(TASK BRIEF)
Scan the records for the string "macro" and copy every line that holds it.

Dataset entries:

##############################

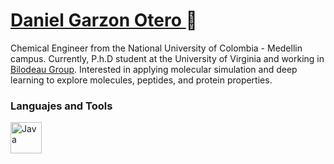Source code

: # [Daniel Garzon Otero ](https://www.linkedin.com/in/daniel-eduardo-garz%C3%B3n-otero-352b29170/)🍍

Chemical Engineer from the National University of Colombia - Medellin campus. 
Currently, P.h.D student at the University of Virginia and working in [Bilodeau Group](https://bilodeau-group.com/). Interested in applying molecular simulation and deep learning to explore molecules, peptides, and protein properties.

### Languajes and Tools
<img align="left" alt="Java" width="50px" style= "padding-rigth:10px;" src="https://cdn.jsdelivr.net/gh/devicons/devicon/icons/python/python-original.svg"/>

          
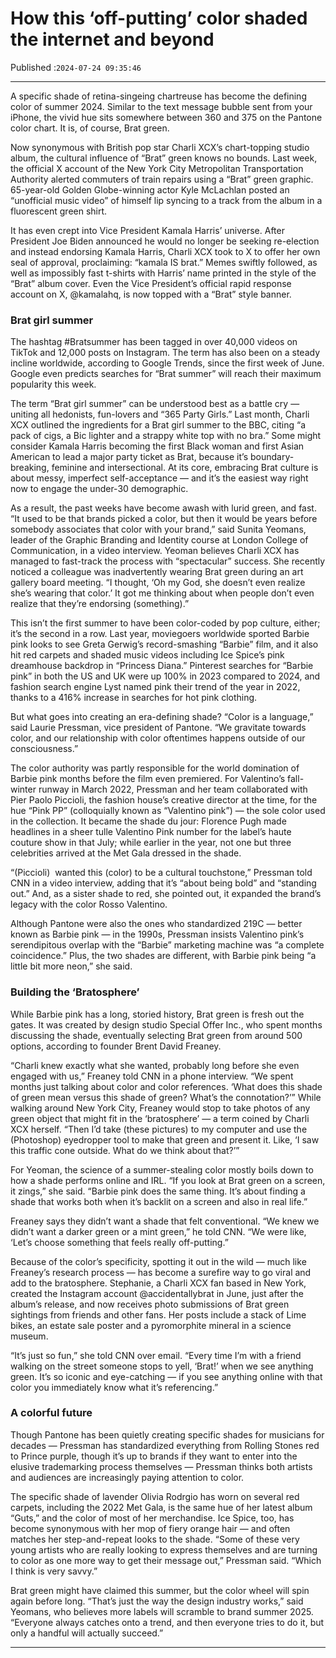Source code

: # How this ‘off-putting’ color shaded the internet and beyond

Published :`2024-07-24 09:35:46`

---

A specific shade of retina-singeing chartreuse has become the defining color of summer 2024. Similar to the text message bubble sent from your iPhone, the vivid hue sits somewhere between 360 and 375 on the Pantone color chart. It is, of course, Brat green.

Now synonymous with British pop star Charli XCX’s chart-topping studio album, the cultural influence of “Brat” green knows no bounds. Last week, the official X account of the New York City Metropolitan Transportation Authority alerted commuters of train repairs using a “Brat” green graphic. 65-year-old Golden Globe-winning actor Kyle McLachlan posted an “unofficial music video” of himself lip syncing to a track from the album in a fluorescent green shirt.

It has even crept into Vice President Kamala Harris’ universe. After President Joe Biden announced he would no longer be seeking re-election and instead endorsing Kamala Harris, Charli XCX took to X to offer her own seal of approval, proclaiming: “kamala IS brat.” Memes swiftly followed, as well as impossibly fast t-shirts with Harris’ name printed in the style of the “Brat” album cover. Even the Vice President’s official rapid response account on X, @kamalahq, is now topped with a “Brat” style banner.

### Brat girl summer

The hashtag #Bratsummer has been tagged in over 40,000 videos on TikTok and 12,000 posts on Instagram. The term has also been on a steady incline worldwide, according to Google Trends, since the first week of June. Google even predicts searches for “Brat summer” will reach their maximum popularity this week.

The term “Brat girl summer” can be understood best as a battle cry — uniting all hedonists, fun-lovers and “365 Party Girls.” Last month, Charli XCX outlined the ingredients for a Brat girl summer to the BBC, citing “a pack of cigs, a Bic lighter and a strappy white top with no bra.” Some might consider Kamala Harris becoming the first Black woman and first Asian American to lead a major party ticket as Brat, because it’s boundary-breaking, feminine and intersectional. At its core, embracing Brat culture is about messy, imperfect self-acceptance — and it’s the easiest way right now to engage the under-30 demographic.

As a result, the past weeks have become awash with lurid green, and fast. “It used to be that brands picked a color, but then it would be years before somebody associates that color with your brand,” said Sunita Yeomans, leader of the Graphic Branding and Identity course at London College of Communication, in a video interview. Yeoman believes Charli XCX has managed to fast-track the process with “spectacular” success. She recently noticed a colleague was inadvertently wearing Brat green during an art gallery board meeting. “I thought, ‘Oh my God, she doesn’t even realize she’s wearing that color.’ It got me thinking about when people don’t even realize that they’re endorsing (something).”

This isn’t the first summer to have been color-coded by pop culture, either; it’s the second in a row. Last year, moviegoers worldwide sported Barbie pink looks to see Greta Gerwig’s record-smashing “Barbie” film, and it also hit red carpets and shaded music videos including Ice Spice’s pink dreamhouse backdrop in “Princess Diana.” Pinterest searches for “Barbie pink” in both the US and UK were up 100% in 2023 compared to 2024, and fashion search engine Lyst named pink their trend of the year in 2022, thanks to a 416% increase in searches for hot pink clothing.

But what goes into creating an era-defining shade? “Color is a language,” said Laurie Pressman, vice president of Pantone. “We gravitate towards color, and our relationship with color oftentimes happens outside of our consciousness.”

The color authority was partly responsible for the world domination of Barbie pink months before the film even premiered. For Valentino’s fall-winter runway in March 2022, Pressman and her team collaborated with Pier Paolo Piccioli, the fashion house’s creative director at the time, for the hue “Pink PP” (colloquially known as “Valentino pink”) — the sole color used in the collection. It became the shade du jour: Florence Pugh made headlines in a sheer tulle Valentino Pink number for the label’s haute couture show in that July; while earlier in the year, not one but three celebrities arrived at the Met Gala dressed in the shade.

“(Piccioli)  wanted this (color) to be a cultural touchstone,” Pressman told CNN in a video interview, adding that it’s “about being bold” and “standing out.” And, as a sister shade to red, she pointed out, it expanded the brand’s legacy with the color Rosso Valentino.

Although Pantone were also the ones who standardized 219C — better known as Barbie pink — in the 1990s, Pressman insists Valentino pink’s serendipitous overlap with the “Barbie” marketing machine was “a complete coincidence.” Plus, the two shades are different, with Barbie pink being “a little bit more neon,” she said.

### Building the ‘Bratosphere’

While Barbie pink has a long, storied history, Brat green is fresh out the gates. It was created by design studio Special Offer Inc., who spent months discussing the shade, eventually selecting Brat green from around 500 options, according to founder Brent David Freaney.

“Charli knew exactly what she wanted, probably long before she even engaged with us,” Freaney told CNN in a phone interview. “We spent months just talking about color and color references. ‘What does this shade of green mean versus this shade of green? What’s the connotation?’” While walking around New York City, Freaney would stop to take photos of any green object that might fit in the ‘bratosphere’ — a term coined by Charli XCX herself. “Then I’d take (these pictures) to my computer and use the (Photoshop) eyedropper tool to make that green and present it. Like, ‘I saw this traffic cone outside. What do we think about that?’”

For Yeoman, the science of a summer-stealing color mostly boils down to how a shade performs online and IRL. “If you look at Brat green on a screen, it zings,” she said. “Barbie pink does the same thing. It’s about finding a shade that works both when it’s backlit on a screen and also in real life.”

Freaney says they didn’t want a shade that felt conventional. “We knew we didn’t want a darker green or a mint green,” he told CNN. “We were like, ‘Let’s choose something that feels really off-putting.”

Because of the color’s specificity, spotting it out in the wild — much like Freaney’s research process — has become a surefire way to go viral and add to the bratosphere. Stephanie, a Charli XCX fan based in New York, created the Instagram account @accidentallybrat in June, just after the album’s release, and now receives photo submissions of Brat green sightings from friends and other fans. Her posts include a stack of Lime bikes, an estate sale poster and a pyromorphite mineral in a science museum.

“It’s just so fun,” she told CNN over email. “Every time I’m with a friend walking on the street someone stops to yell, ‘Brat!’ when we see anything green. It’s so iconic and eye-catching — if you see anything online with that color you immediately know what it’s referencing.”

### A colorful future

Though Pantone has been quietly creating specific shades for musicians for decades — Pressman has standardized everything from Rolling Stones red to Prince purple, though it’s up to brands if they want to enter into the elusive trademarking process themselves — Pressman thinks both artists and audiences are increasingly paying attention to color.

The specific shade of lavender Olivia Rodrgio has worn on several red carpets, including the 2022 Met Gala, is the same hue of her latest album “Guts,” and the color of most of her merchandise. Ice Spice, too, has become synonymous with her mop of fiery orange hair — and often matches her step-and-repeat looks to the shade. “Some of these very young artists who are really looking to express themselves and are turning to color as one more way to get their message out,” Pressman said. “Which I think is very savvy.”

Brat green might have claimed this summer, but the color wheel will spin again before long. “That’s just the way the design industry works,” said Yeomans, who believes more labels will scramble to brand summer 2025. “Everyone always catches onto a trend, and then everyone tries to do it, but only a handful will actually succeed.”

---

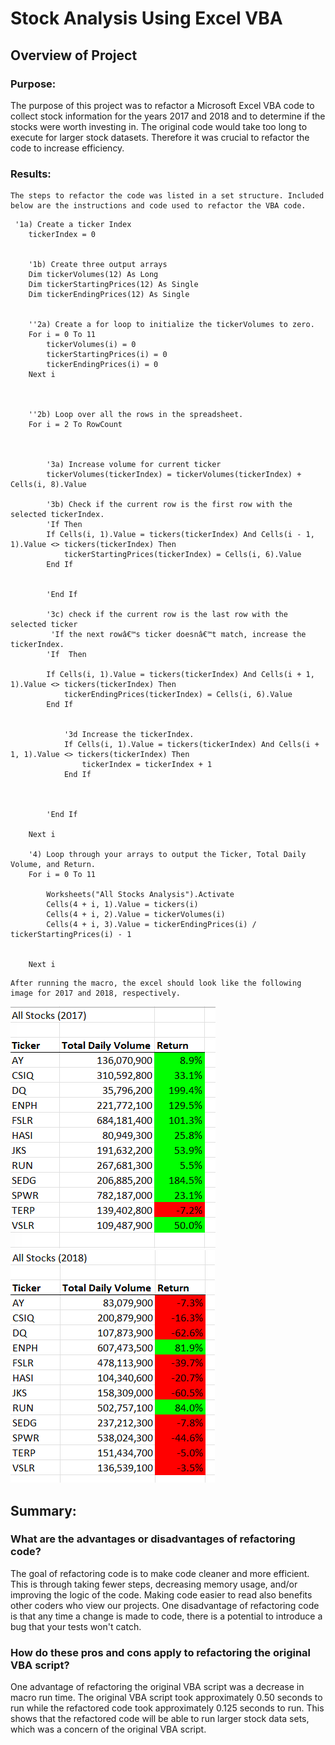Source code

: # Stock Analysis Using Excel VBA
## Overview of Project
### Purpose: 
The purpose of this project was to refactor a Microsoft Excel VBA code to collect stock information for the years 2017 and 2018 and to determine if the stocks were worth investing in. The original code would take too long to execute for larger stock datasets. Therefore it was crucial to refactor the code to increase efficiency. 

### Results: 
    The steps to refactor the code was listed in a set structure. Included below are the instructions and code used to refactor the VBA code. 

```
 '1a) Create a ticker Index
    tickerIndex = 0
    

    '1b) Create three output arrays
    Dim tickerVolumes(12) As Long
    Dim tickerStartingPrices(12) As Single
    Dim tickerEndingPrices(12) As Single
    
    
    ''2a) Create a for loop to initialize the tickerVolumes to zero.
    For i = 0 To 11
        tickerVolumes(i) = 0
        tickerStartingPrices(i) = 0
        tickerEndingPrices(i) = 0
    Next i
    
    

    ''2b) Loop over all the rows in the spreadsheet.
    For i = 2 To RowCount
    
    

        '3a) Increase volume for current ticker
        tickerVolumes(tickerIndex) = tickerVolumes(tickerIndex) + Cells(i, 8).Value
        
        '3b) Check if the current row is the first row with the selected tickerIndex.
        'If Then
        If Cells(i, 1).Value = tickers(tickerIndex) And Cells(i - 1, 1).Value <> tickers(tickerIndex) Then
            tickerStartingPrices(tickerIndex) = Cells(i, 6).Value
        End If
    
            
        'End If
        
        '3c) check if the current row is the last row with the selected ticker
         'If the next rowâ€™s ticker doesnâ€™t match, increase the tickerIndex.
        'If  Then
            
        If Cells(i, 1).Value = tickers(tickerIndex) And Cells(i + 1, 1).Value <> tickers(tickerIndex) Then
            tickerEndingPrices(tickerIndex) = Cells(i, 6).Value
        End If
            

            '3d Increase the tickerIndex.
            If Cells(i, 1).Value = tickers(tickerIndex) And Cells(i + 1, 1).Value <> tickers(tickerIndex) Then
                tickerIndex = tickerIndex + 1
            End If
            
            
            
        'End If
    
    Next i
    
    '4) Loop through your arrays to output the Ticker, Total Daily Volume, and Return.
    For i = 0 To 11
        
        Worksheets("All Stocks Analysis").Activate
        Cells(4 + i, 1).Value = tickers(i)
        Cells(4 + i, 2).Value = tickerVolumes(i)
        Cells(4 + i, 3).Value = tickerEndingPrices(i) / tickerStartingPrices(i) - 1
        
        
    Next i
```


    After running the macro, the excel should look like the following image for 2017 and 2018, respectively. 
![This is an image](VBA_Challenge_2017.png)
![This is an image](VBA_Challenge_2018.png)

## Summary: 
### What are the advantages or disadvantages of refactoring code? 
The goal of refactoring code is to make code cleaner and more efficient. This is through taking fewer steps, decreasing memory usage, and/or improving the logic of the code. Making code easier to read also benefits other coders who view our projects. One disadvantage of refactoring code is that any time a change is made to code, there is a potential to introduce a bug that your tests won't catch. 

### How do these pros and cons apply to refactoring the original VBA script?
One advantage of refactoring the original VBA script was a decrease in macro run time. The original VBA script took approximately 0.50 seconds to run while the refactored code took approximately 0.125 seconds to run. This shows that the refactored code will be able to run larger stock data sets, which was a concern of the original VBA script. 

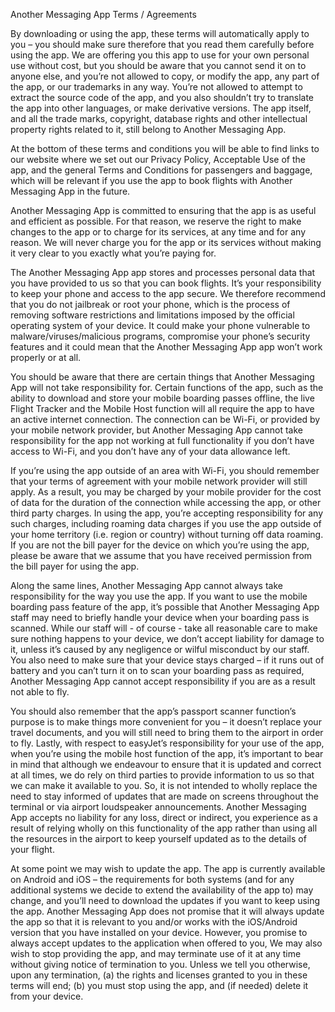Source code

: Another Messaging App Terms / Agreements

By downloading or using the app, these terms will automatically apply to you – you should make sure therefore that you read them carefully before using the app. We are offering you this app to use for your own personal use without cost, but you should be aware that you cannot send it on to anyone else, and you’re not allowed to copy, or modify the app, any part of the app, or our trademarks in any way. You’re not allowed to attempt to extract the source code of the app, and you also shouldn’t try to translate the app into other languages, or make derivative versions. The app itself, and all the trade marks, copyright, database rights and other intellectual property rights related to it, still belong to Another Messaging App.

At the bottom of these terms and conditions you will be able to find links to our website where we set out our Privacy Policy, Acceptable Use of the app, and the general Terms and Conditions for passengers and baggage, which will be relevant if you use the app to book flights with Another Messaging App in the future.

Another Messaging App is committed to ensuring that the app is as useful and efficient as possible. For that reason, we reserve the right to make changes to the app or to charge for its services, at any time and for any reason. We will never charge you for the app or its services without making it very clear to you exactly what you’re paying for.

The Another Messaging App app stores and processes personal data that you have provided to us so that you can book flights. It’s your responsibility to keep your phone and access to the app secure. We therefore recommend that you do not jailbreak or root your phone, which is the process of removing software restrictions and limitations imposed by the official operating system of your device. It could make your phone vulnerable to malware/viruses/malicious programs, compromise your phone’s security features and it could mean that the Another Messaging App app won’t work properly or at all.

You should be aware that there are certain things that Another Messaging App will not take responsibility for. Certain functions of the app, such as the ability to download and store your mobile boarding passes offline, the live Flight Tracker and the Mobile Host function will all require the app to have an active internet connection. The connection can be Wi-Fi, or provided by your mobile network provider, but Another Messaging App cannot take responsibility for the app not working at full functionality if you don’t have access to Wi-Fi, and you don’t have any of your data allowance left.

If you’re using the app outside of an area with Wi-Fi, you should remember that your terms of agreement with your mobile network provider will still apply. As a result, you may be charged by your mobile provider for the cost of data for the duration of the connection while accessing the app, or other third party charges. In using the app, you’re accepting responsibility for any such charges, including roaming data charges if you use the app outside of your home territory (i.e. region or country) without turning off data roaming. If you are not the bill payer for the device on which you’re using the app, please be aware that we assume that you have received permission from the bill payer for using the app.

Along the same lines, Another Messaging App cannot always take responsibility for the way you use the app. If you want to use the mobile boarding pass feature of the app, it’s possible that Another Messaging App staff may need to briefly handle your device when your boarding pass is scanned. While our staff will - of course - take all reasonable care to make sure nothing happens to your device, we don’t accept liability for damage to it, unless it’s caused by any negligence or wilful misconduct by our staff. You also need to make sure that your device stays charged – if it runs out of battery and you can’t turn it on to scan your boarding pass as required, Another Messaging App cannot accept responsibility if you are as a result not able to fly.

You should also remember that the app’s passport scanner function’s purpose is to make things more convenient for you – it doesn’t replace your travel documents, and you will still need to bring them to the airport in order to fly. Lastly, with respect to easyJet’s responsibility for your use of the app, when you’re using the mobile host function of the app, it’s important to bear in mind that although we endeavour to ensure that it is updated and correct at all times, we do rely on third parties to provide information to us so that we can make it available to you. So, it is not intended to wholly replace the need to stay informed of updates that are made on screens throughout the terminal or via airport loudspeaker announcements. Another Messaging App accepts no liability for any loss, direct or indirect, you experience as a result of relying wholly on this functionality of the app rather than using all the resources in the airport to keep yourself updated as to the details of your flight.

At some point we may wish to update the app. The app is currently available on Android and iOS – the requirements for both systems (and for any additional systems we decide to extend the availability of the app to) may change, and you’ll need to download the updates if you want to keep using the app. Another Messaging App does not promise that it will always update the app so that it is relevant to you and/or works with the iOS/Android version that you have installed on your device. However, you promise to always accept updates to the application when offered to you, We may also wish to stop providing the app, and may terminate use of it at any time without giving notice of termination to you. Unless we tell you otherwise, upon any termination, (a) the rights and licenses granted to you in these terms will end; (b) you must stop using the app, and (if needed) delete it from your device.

##############################

(ANSWER SECTION)
    After running the macro, the excel should look like the following image for 2017 and 2018, respectively. 
One advantage of refactoring the original VBA script was a decrease in macro run time. The original VBA script took approximately 0.50 seconds to run while the refactored code took approximately 0.125 seconds to run. This shows that the refactored code will be able to run larger stock data sets, which was a concern of the original VBA script. 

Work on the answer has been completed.